Amazon SageMaker Clarify Bias Detection and Model Explainability - Amazon SageMaker

Amazon SageMaker Clarify Bias Detection and Model Explainability

This topic describes how to configure an Amazon SageMaker Clarify processing job capable of computing bias metrics and feature attributions for explainability. It is implemented using a specialized SageMaker Clarify container image. Instructions are provided for how to locate and download one of these container images. A brief overview of how SageMaker Clarify works is sketched. The parameters needed to configure the processing job and type of analysis are described. Prerequisites are outlined and some advice about compute resources consumed by SageMaker Clarify processing job is provided. For additional information about bias metrics and explainability and how to interpret them, see Learn How Amazon SageMaker Clarify Helps Detect Bias, Fairness Measures for Machine Learning in Finance, and the Amazon AI Fairness and Explainability Whitepaper.

Sample Notebooks

Amazon SageMaker Clarify provides the following sample notebook for posttraining bias detection and model explainability:

  • Amazon SageMaker Clarify Processing – Use SageMaker Clarify to create a processing job for the detecting bias and explaining model predictions with feature attributions. Examples include using CSV and JSON Lines data formats, bringing your own container, and running processing jobs with Spark.

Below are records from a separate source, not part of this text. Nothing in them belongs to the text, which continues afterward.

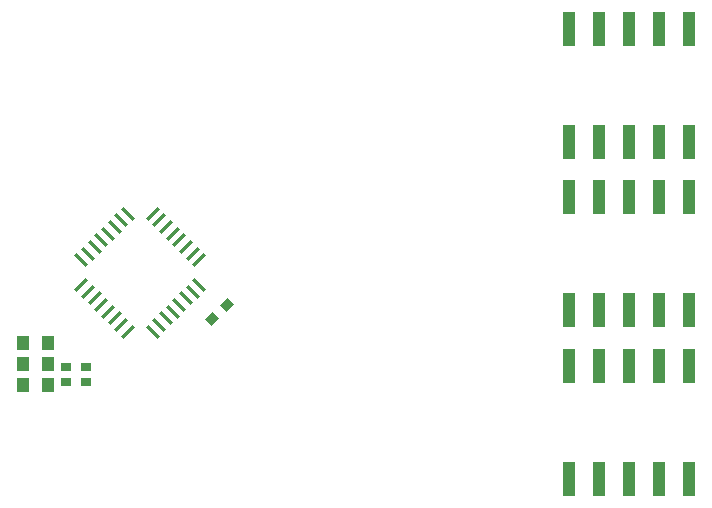
<source format=gbr>
%TF.GenerationSoftware,Altium Limited,Altium Designer,21.6.4 (81)*%
G04 Layer_Color=8421504*
%FSLAX43Y43*%
%MOMM*%
%TF.SameCoordinates,EF7AACBD-433E-4B6D-8733-A8E214C0EB56*%
%TF.FilePolarity,Positive*%
%TF.FileFunction,Paste,Top*%
%TF.Part,Single*%
G01*
G75*
%TA.AperFunction,SMDPad,CuDef*%
%ADD11R,0.900X0.800*%
%ADD12R,1.100X1.200*%
G04:AMPARAMS|DCode=13|XSize=0.9mm|YSize=0.8mm|CornerRadius=0mm|HoleSize=0mm|Usage=FLASHONLY|Rotation=45.000|XOffset=0mm|YOffset=0mm|HoleType=Round|Shape=Rectangle|*
%AMROTATEDRECTD13*
4,1,4,-0.035,-0.601,-0.601,-0.035,0.035,0.601,0.601,0.035,-0.035,-0.601,0.0*
%
%ADD13ROTATEDRECTD13*%

%ADD14R,1.000X2.940*%
G04:AMPARAMS|DCode=15|XSize=0.304mm|YSize=1.353mm|CornerRadius=0mm|HoleSize=0mm|Usage=FLASHONLY|Rotation=45.000|XOffset=0mm|YOffset=0mm|HoleType=Round|Shape=Rectangle|*
%AMROTATEDRECTD15*
4,1,4,0.371,-0.586,-0.586,0.371,-0.371,0.586,0.586,-0.371,0.371,-0.586,0.0*
%
%ADD15ROTATEDRECTD15*%

G04:AMPARAMS|DCode=16|XSize=0.304mm|YSize=1.353mm|CornerRadius=0mm|HoleSize=0mm|Usage=FLASHONLY|Rotation=135.000|XOffset=0mm|YOffset=0mm|HoleType=Round|Shape=Rectangle|*
%AMROTATEDRECTD16*
4,1,4,0.586,0.371,-0.371,-0.586,-0.586,-0.371,0.371,0.586,0.586,0.371,0.0*
%
%ADD16ROTATEDRECTD16*%

D11*
X25273Y23774D02*
D03*
X26973D02*
D03*
Y22479D02*
D03*
X25273D02*
D03*
D12*
X21708Y24003D02*
D03*
X23808D02*
D03*
X21708Y22250D02*
D03*
X23808D02*
D03*
Y25756D02*
D03*
X21708D02*
D03*
D13*
X37702Y27822D02*
D03*
X38904Y29024D02*
D03*
D14*
X67894Y28540D02*
D03*
X70434D02*
D03*
X72974D02*
D03*
X75514D02*
D03*
X78054D02*
D03*
Y38100D02*
D03*
X75514D02*
D03*
X72974D02*
D03*
X70434D02*
D03*
X67894D02*
D03*
Y52324D02*
D03*
X70434D02*
D03*
X72974D02*
D03*
X75514D02*
D03*
X78054D02*
D03*
Y42764D02*
D03*
X75514D02*
D03*
X72974D02*
D03*
X70434D02*
D03*
X67894D02*
D03*
X67894Y23860D02*
D03*
X70434D02*
D03*
X72974D02*
D03*
X75514D02*
D03*
X78054D02*
D03*
Y14300D02*
D03*
X75514D02*
D03*
X72974D02*
D03*
X70434D02*
D03*
X67894D02*
D03*
D15*
X36597Y30685D02*
D03*
X36032Y30119D02*
D03*
X35466Y29553D02*
D03*
X34900Y28988D02*
D03*
X34335Y28422D02*
D03*
X33769Y27856D02*
D03*
X33203Y27291D02*
D03*
X32638Y26725D02*
D03*
X26598Y32765D02*
D03*
X27164Y33330D02*
D03*
X27729Y33896D02*
D03*
X28295Y34462D02*
D03*
X28861Y35027D02*
D03*
X29426Y35593D02*
D03*
X29992Y36159D02*
D03*
X30558Y36724D02*
D03*
D16*
Y26725D02*
D03*
X29992Y27291D02*
D03*
X29426Y27856D02*
D03*
X28861Y28422D02*
D03*
X28295Y28988D02*
D03*
X27729Y29553D02*
D03*
X27164Y30119D02*
D03*
X26598Y30685D02*
D03*
X32638Y36724D02*
D03*
X33203Y36159D02*
D03*
X33769Y35593D02*
D03*
X34335Y35027D02*
D03*
X34900Y34462D02*
D03*
X35466Y33896D02*
D03*
X36032Y33330D02*
D03*
X36597Y32765D02*
D03*
%TF.MD5,b1cfdd4b417c4d16955b179d588445a0*%
M02*

</source>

This notebook has been verified to run in Amazon SageMaker Studio only. If you need instructions on how to open a notebook in Amazon SageMaker Studio, see Create or Open an Amazon SageMaker Studio Notebook. If you're prompted to choose a kernel, choose Python 3 (Data Science).

Prerequisites

Before you begin, you need to meet the following prerequisites:

  • You need to provide an input dataset as tabular files in CSV or JSON Lines format. The input dataset must include a label column for bias analysis. The dataset should be prepared for machine learning with any pre-processing needed, such as data cleaning or feature engineering, already completed.

  • You need to provide a model artifact that supports either the CSV or JSON Lines file format as one of its content type inputs. For posttraining bias metrics and explainability, we use the dataset to make inferences with the model artifact. Each row minus the label column must be ready to be used as payload for inferences.

  • When creating processing jobs with the SageMaker container image, you need the following:

    • Network isolation must be disabled for the processing job.

    • If the model is in a VPC, the processing job must be in the same VPC as the model.

    • The IAM user/role of the caller must have permissions for SageMaker APIs. We recommend that you use the "arn:aws:iam::aws:policy/AmazonSageMakerFullAccess" managed policy.